◆ **PROBLEM DESCRIPTION**: Answer with one number only: how many lines in this material contain the word "image"?

◆ **RECORDS SUPPLIED**:
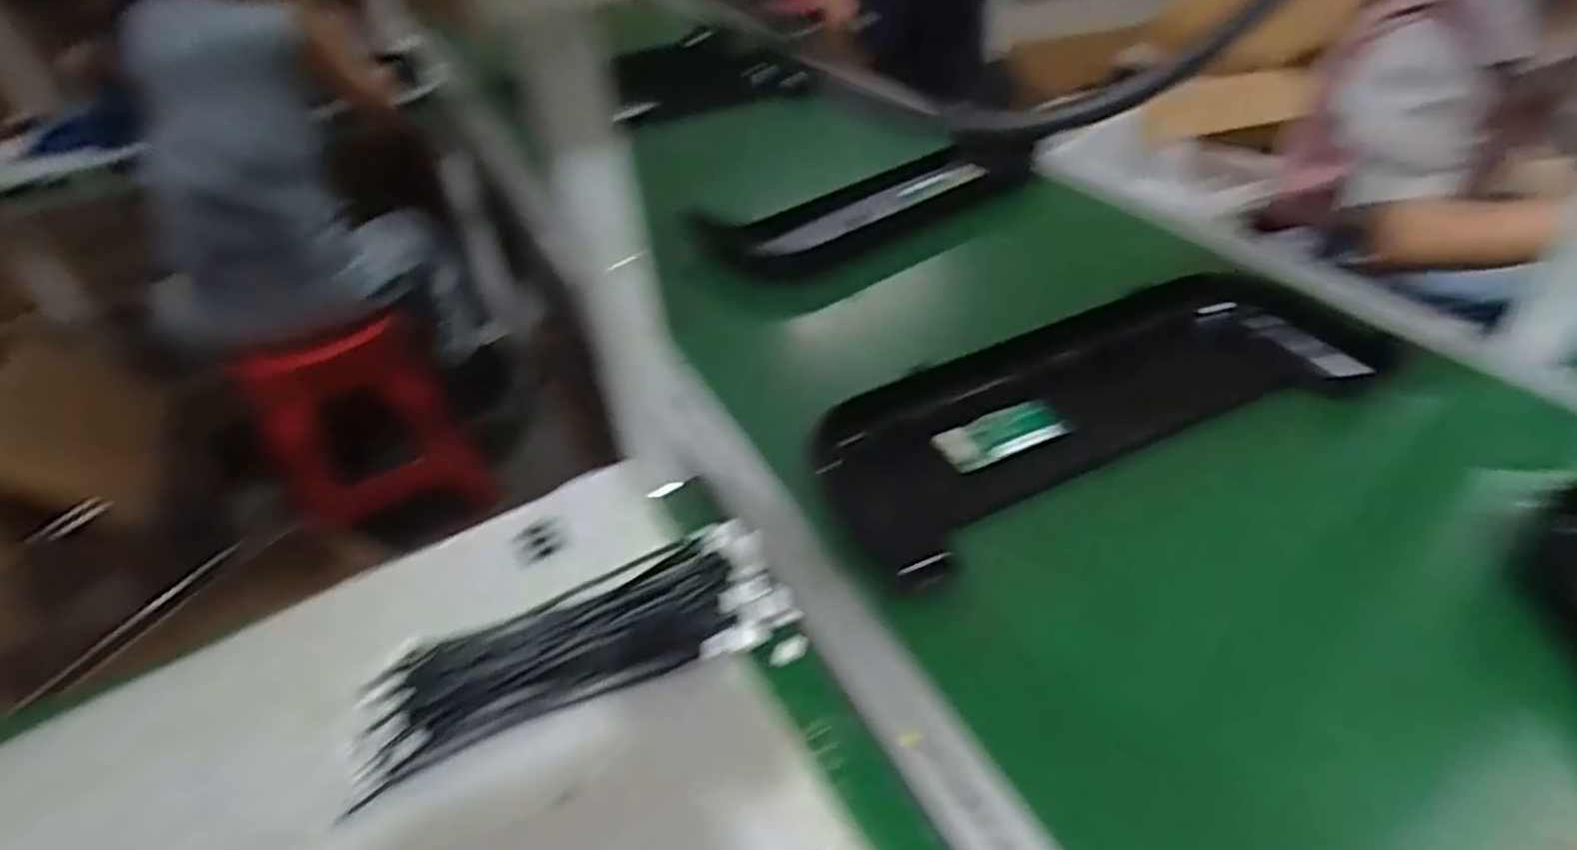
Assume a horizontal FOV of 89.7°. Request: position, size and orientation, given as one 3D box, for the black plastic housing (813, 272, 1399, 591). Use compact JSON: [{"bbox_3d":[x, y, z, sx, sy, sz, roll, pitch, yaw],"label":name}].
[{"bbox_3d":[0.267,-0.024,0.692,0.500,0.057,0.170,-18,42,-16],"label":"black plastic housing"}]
* * *
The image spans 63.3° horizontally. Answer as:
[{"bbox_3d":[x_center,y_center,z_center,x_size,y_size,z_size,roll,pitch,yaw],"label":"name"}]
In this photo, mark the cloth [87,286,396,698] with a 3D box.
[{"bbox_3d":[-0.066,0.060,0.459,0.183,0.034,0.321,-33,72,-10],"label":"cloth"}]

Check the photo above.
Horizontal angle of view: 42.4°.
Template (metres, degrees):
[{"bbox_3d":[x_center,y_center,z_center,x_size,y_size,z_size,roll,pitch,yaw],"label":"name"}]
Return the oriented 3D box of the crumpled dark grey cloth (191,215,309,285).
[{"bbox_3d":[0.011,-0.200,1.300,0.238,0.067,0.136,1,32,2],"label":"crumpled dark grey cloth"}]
==
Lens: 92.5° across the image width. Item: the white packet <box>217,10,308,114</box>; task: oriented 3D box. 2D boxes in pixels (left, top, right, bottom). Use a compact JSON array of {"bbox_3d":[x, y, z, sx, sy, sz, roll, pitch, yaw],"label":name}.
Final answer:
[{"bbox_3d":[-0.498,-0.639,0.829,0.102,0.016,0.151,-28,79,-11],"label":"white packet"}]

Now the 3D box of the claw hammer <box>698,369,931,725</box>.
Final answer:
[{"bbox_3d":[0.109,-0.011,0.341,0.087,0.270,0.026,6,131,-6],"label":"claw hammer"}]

◆ **ANSWER TO THIS PROBLEM**: 2